» **Instructions for the task**
Please reproduce each of the following rows without any changes, keeping every line as it stands.

━━━━

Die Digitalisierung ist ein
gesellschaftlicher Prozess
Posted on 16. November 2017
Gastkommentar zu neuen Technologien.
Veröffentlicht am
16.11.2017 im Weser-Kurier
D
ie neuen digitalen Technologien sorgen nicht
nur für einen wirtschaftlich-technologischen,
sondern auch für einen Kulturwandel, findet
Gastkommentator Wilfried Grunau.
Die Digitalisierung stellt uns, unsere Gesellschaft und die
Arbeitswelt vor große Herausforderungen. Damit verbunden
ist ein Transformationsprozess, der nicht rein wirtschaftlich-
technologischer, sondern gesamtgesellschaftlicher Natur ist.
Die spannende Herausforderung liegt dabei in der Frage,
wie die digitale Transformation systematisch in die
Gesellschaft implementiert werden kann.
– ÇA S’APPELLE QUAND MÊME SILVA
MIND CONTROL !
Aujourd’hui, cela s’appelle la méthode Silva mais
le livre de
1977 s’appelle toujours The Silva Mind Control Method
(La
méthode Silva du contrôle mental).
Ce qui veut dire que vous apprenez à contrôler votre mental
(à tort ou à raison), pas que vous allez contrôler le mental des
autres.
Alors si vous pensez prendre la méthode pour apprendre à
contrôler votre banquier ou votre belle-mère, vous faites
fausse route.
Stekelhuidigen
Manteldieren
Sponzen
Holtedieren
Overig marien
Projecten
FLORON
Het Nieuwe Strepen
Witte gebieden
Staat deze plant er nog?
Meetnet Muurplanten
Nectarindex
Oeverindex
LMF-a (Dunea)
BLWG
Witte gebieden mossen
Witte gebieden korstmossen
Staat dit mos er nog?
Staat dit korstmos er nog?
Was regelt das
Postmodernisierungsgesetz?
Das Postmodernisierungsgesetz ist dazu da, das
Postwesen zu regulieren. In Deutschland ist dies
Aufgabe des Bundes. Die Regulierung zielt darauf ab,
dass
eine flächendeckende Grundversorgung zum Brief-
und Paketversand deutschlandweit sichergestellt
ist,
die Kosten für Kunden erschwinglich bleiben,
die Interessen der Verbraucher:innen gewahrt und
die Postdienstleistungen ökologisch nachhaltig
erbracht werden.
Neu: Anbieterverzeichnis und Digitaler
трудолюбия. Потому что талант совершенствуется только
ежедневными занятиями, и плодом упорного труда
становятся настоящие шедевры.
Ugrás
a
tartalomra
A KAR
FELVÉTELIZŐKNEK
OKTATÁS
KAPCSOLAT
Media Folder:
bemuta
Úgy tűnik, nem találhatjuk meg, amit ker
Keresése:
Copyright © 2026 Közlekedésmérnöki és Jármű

━━━━

» **Written reply**
Die Digitalisierung ist ein
gesellschaftlicher Prozess
Posted on 16. November 2017
Gastkommentar zu neuen Technologien.
Veröffentlicht am
16.11.2017 im Weser-Kurier
D
ie neuen digitalen Technologien sorgen nicht
nur für einen wirtschaftlich-technologischen,
sondern auch für einen Kulturwandel, findet
Gastkommentator Wilfried Grunau.
Die Digitalisierung stellt uns, unsere Gesellschaft und die
Arbeitswelt vor große Herausforderungen. Damit verbunden
ist ein Transformationsprozess, der nicht rein wirtschaftlich-
technologischer, sondern gesamtgesellschaftlicher Natur ist.
Die spannende Herausforderung liegt dabei in der Frage,
wie die digitale Transformation systematisch in die
Gesellschaft implementiert werden kann.
– ÇA S’APPELLE QUAND MÊME SILVA
MIND CONTROL !
Aujourd’hui, cela s’appelle la méthode Silva mais
le livre de
1977 s’appelle toujours The Silva Mind Control Method
(La
méthode Silva du contrôle mental).
Ce qui veut dire que vous apprenez à contrôler votre mental
(à tort ou à raison), pas que vous allez contrôler le mental des
autres.
Alors si vous pensez prendre la méthode pour apprendre à
contrôler votre banquier ou votre belle-mère, vous faites
fausse route.
Stekelhuidigen
Manteldieren
Sponzen
Holtedieren
Overig marien
Projecten
FLORON
Het Nieuwe Strepen
Witte gebieden
Staat deze plant er nog?
Meetnet Muurplanten
Nectarindex
Oeverindex
LMF-a (Dunea)
BLWG
Witte gebieden mossen
Witte gebieden korstmossen
Staat dit mos er nog?
Staat dit korstmos er nog?
Was regelt das
Postmodernisierungsgesetz?
Das Postmodernisierungsgesetz ist dazu da, das
Postwesen zu regulieren. In Deutschland ist dies
Aufgabe des Bundes. Die Regulierung zielt darauf ab,
dass
eine flächendeckende Grundversorgung zum Brief-
und Paketversand deutschlandweit sichergestellt
ist,
die Kosten für Kunden erschwinglich bleiben,
die Interessen der Verbraucher:innen gewahrt und
die Postdienstleistungen ökologisch nachhaltig
erbracht werden.
Neu: Anbieterverzeichnis und Digitaler
трудолюбия. Потому что талант совершенствуется только
ежедневными занятиями, и плодом упорного труда
становятся настоящие шедевры.
Ugrás
a
tartalomra
A KAR
FELVÉTELIZŐKNEK
OKTATÁS
KAPCSOLAT
Media Folder:
bemuta
Úgy tűnik, nem találhatjuk meg, amit ker
Keresése:
Copyright © 2026 Közlekedésmérnöki és Jármű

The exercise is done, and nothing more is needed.